Rittenhouse’s defense team has said he went there to clean up graffiti, protect small businesses from vandals and looters and to provide medical aid after nights of protests. They maintain that he opened fire only in self-defense — after being attacked by a group of grown men.
“The justice system, in many instances, is being weaponized for political purposes,” he added. “I think that’s one of the impacts that folks like George Soros have had in attempting to and being successful in installing many prosecutors throughout the country.”
Kenosha is a former industrial town on the shore of Lake Michigan — a place a lot of people from Middle America can identify with, Pierce said.
But this week, more than a year after the deaths of Huber and Rosenbaum, windows remain boarded up. Storefronts remain closed. Charred remnants of unidentifiable objects are melted into the sidewalk.
Numerous local business owners were reluctant to speak with the media on the record.
“We like having our windows,” one woman told Fox News Digital Monday.
Another said she hoped a verdict wouldn’t come down quickly and that whatever it turns out to be, people accept it without further protests.
“I’m just trying to run a business and live,” said a health care professional.
Nearby were a scattering of plywood boards covering the windows of a few neighboring storefronts along a stretch of several blocks near the city’s courthouse where the shootings occurred. “We’ve relocated,” some signs reads.
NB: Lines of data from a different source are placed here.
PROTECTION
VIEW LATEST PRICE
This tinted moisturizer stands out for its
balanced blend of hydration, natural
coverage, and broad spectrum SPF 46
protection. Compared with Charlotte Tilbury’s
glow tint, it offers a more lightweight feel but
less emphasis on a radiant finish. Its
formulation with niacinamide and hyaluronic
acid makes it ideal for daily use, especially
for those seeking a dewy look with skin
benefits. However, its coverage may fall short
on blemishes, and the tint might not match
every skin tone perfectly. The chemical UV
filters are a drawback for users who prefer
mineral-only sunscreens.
Others had messages calling for healing for Kenosha.
Jury deliberations began Tuesday morning and the judge overseeing the trial said he would not place a time limit on jurors but planned to check in with them later.
Outside, protesters calling for Rittenhouse’s conviction and acquittal used megaphones to blast their voices — at times reaching through the courthouse walls.
“This judge is just unbelievably good,” Pierce said. “He’s just no bulls—, and he just goes by the law and, he is not going to be swayed one iota by anything happening outside the courtroom.”
Pierce said he didn’t expect the small but loud demonstration outside to sway jurors’ either.
At times, the opposing groups engaged in shouting matches, but as of midday Tuesday, they had not escalated much beyond that — although the number of demonstrators was slowly growing, up to about two dozen.
“I’m here to support Kyle Rittenhouse, because I’m a constitutionalist,” one protester, Maurice Jeff, told Fox News Digital outside the courthouse after verbally clashing with pro-conviction demonstrators. “I believe that he defended himself.”
“I believe all this,” he added, gesturing toward Rittenhouse’s critics, “is a popular opinion.”
The public is expected to receive about an hour’s notice from when the jury reaches a decision to the verdict’s announcement.